On January 1, new pay transparency laws requiring employers to post salary ranges on all advertised job postings went into effect in California and Washington state, with a similar one following later in the year in New York state.
Comparable pay disclosure laws are already in place in Colorado and New York City. Other states such as Maryland and Rhode Island require salary information to be provided when an applicant requests it.
Publicly revealing how much positions pay is slowly becoming a reality in the workplace despite a reluctance by employers to do so.
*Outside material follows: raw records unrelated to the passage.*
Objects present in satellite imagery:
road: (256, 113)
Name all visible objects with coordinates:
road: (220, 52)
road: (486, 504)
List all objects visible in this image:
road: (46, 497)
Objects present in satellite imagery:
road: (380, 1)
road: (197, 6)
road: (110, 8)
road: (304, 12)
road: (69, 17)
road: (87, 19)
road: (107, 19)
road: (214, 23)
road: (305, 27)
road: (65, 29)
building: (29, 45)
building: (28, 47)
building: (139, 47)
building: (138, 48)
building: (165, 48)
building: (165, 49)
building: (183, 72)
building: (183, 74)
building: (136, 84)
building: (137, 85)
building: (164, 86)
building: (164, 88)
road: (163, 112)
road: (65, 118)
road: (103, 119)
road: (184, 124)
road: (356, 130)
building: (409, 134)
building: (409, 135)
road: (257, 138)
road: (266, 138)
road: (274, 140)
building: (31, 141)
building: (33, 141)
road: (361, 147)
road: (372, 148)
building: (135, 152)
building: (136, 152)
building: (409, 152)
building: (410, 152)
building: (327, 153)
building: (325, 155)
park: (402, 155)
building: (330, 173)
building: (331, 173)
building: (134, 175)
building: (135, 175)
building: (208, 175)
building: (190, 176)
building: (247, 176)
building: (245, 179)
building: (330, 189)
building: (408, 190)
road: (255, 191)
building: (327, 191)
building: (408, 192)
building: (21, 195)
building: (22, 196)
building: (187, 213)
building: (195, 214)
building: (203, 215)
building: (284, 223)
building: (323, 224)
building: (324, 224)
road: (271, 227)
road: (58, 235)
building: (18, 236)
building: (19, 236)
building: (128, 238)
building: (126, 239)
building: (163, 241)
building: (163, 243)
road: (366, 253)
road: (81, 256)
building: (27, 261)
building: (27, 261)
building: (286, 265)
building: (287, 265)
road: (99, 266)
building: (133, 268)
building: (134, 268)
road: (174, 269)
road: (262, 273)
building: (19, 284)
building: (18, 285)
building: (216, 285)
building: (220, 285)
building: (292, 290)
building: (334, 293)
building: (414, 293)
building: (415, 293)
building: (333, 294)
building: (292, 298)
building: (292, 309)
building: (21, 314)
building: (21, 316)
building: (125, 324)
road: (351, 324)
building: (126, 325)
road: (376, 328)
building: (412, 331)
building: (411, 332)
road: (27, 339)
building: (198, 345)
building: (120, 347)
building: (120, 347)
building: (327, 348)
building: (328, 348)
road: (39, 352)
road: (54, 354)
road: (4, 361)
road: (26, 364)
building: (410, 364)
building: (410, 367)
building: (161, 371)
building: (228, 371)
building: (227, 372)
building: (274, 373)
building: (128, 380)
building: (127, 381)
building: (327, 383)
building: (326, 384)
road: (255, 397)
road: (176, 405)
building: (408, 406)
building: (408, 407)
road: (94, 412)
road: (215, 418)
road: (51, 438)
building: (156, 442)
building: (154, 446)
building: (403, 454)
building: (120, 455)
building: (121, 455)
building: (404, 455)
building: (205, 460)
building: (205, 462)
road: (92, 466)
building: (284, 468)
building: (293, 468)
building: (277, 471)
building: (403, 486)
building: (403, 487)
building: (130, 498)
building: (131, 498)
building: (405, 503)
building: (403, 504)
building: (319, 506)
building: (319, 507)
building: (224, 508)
For job seekers and those looking for promotions at their current employer, pay transparency can be a game changer.
“The momentum going into 2023 is encouraging that real change is ahead – not only in areas where laws are taking effect, but increasingly at the national level as well,” Maggie Hulce, executive vice president and general manager of enterprise at Indeed, told Yahoo Finance. “More employers are also starting to see it as a competitive edge to attract talent in a tight labor market. And pay transparency can also help close pay gaps that still exist across gender, race, and ethnicity.”
Why the new state laws are eye-catching
The California and Washington laws apply to firms with 15 or more workers posting job listings on a company’s careers page or third-party job boards like Indeed or LinkedIn. Businesses must also provide the pay scale to an employee for the job they currently hold, upon request.
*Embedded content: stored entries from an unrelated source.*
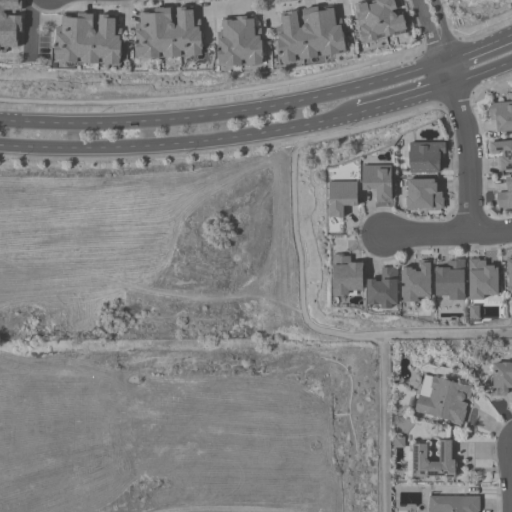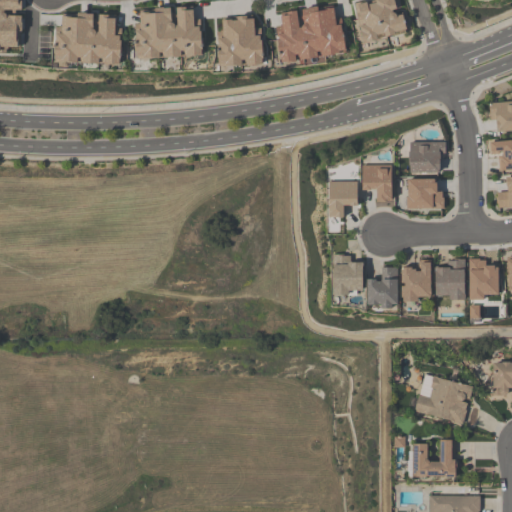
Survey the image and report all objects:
road: (127, 1)
road: (315, 1)
road: (82, 2)
road: (223, 9)
road: (127, 12)
building: (378, 20)
building: (379, 20)
building: (10, 25)
building: (11, 26)
road: (30, 29)
building: (167, 34)
building: (167, 35)
building: (310, 35)
building: (310, 36)
road: (465, 38)
building: (88, 40)
building: (88, 40)
building: (239, 42)
building: (239, 43)
road: (478, 50)
road: (482, 74)
road: (218, 101)
road: (406, 102)
road: (225, 113)
road: (461, 114)
building: (502, 115)
building: (501, 116)
road: (180, 144)
building: (502, 154)
building: (503, 154)
building: (426, 156)
building: (426, 159)
building: (378, 181)
building: (377, 182)
building: (423, 194)
building: (505, 195)
building: (423, 196)
building: (342, 197)
building: (505, 197)
building: (340, 199)
road: (449, 236)
building: (510, 273)
building: (346, 275)
building: (346, 277)
building: (508, 279)
building: (451, 280)
building: (482, 280)
building: (416, 281)
building: (466, 282)
building: (416, 283)
building: (383, 288)
building: (383, 289)
building: (501, 381)
building: (442, 400)
building: (434, 462)
building: (454, 504)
In Washington, the pay scale must be included in the job posting if the position may be filled either in-person or remotely, according to the Labor Commissioner. Plus, a general description of all of the benefits and other compensation to be offered to the hired applicant.
Starting September 17, 2023, New York state will begin requiring employers to list salary ranges for all advertised jobs and promotions. New York Governor Kathy Hochul last month signed the legislation establishing the statewide pay transparency law, which applies to employers located in New York state with four or more employees.
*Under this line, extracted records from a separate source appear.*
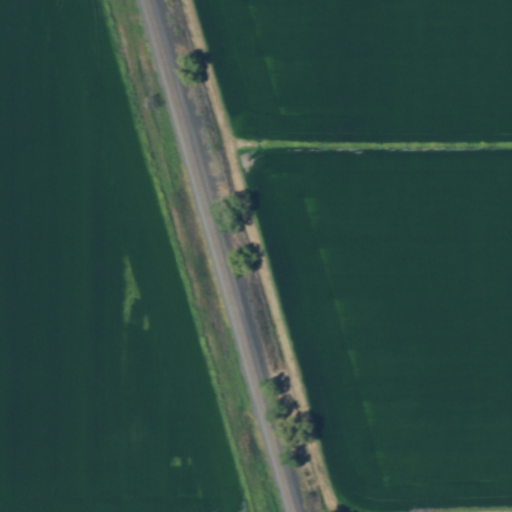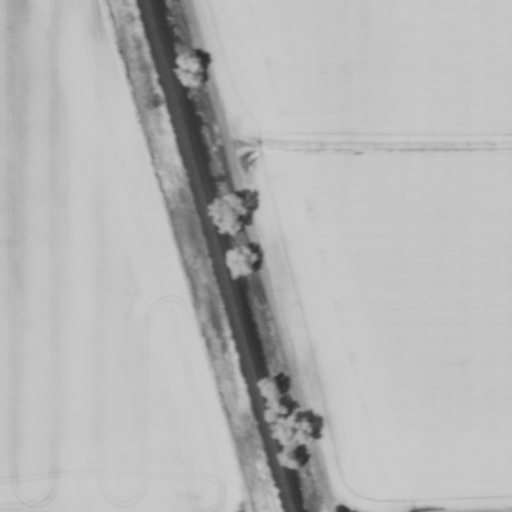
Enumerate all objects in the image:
railway: (218, 255)
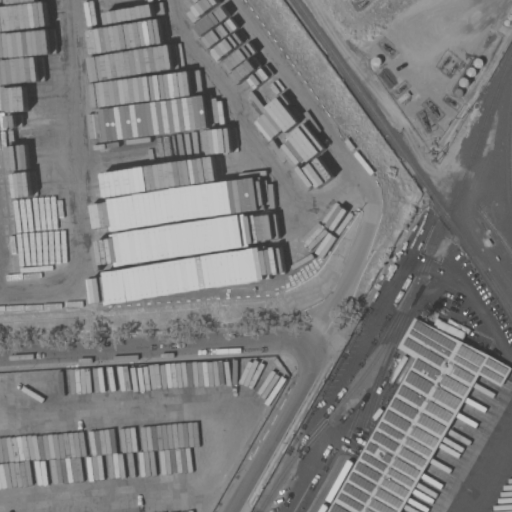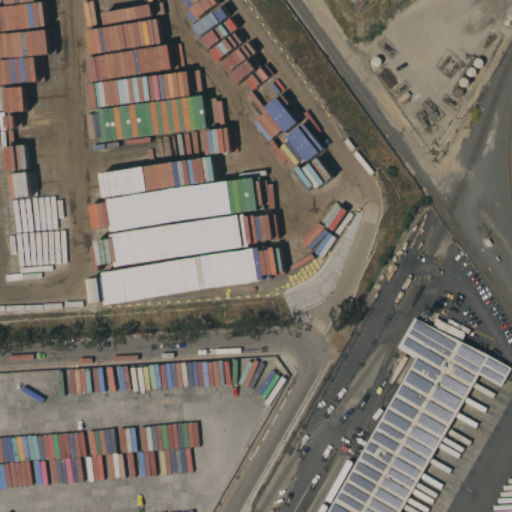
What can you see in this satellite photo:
storage tank: (511, 11)
storage tank: (509, 17)
storage tank: (506, 22)
petroleum well: (385, 47)
petroleum well: (444, 59)
storage tank: (478, 62)
petroleum well: (451, 65)
storage tank: (471, 71)
storage tank: (464, 81)
petroleum well: (398, 89)
railway: (358, 90)
storage tank: (458, 93)
petroleum well: (430, 109)
petroleum well: (422, 121)
railway: (478, 143)
railway: (512, 160)
railway: (453, 225)
railway: (497, 231)
road: (354, 252)
railway: (497, 288)
railway: (498, 292)
road: (371, 319)
road: (163, 348)
railway: (380, 371)
railway: (346, 398)
building: (408, 404)
building: (413, 419)
railway: (363, 433)
road: (271, 438)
The new laws are noteworthy because California and New York are juggernauts for large corporate employers and have the potential to set an example for employers in other states to emulate.
California, for instance, is the headquarters to powerful companies such as Wells Fargo, The Walt Disney Company, and Apple. Washington is home to Microsoft. And New York hosts big players like IBM and JPMorgan Chase.
“In recent years, states like Colorado, California, and New York have been willing to push the status quo on everything from recreational marijuana and criminal justice to minimum wages and salary transparency,” Kory Kantenga, a senior economist at LinkedIn, told Yahoo Finance. “Other states and the federal government often look toward them to see if their gambles are successful and follow suit when they are.”
The laws may be in effect, but employers can be slow to make the change
As of Dec. 4, nearly half (45%) of the U.S. postings on job board Indeed provided employer-provided pay information. And by the end of this year, roughly 1 in 4 workers will be covered by a state or local law that requires businesses to be transparent about their pay ranges, according to Payscale’s data, which takes into account all states and localities that have passed pay transparency legislation, including those that require pay ranges in job postings and those that just require disclosure upon request.
But even once the laws take effect, it can take some time for employers to get up to speed. As of Oct. 1, roughly 27% of New York City job postings on Indeed’s job board included employer-provided pay information. By Dec. 4, (the most recent data available,) a month after the new law was in place, that figure was 61% of job postings.
But employers, too, may find they benefit from the disclosures.
“Sharing salary ranges in job postings can also help give companies an edge on their recruiting and discover more qualified and interested talent,” Kantenga said.
Pay transparency and pay gaps
Another benefit to pay transparency is how it could help shrink the gender pay gap.
For instance, the gender pay gap was slashed by up to 45% in transparent organizations compared with those that didn’t disclose pay, according to a 2022 study published in the journal “Nature Human Behaviour.”
Disclosing pay has long been a no-no in the work world. Nearly half the full-time workers in this country are either discouraged or prohibited from discussing salaries, according to a 2021 report by the Washington, D.C.-based Institute for Women’s Policy Research (IWPR). That can put people of color and women at a disadvantage when it comes to salary negotiations. Pay transparency can help mitigate that, but it’s not a panacea.
“The underlying thought is that by making things more transparent and giving jobseekers a better sense of what the pay range is, women will be more inclined to negotiate, and the gap decreases,” Lise Vesterlund, a professor of economics at the University of Pittsburgh and co-author of “The No Club: Putting a Stop to Women’s Dead-End Work,” told Yahoo Finance.
“While pay transparency has been shown to decrease the gender pay gap, the policy fails to address the much larger structural problems that give rise to and sustain the gender gap in compensation.”